But he’s not a Kindergarten teacher. He’s an educational officer for the New Haven Sail & Power Squadron (NHSPS).
America’s Boating Course (ABC), which will take place in East Haven at the Bradford Manor Firehouse, starts on Tuesday, Jan. 21. The class runs for six weeks and teaches participants basic boating techniques and how to operate a personal watercraft.
The program “teaches people how to handle a boat safely and provides them with their boating certificate,” Art says.
The certificate is a state requirement for anyone operating a vessel in Connecticut waters for more than 60 days a year.
“When you go out on the water and the Coast Guard or police stop you, you have to present” your certificate, Art notes.
The certificate, and the knowledge gained from the course, also helps “if your boat breaks down or the Coast Guard does a safety check on your boat,” he adds.
Art’s understanding of the safety requirements for those navigating the waters of Connecticut stems from his time spent on the water as a sailor, his longtime involvement with the NHSPS, and commitment to ensuring public safety.
Presently a volunteer firefighter with the East Haven Fire Department, Art had a 29-year career working for Sikorsky Aircraft’s Fire Services Department.
In this capacity, he inspected fire equipment, maintained fire prevention systems such as fire sprinklers, and worked different shifts as it pertained to fire and rescue.
His greatest reward in his past career and now as a volunteer in his hometown is “protecting the area—serving the public,” Art says.
“You fight like heck [during your shift] and then at the end of the day, you sit down and have a beer and talk about what’s what,” he adds.
Art’s affable nature is readily apparent as he describes the mutual support of firefighting. Joining in a fellowship of like-minded individuals, whether it be in his professional life, or in sailing, permeates his disposition.
“The [sailing] races are a lot of fun—it’s camaraderie,” he says. “After the race, as a crew, we go out to eat. We talk about the different boats and where we goofed up. It’s a learning curve for everybody. I’m still learning after all these years.”

TASK DETAILS: Carry forward the profile of the East Haven boating-course instructor, beginning after its last sentence. The lines that follow bear no relation to the profile of the boating-course instructor.

DATA:

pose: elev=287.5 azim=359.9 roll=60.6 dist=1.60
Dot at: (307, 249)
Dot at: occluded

WRITTEN REPLY:
Art started sailing as a child.
“My parents and I lived by the shore, and one weekend the landlord came by and asked if he could take me out sailing,” he says.
From that point, Art says “I just found my niche. It was a lot of fun.”
The size of his sailboats has increased over the years, from a 26-foot craft that he had for four years to his current 36-foot Catalina.
Although he admits “there are a lot of moving parts [to sailing], once you get everything set, it’s fine,” he says.
As someone who has sailed in the waters of Long Island Sound his entire life, Art is especially adept at picking up on the subtleties of weather that can make a difference.
“I was doing a race and the wind died out,” Art says. “I said to the guys—there were four of us—’Let’s get ready.’ They said, ‘What are you talking about?’”
With an ever-watchful eye on the sky and the water, Art was able to connect ripples in the water with a change in the winds that day.
“The wind and the water will tell you everything, especially when you’re sailing,” says Art.
Art suggests that anyone operating a watercraft should take a weather class with the NHSPS or take advantage of other class offerings.
“Education for boaters is very important,” Art says. “I suggest that people advance their boating knowledge, join the power squadron…attend our classes. We have the best [classes] out there.”
Art joined the NHSPS, which is a part of the United States Power Squadrons (USPS), a national nonprofit boating organization, in the late ‘90s, at the advice of a family member.
“I started going to meetings, and eventually they put me on the executive board based on my qualifications,” Art says.
Art’s passion for sailing coupled with his skills as a firefighter and EMT made him the perfect candidate to eventually serve as the New Haven Squadron’s commander.
He is currently involved with three different ranks of the USPS. He serves as staff commander at the national level, is an executive officer for the district, and is an educational officer for the New Haven squadron.
At the District Conference in November 2019, Art and his team’s accomplishments in promoting boating education were recognized with the Everett M. Lebel Education Achievement Award.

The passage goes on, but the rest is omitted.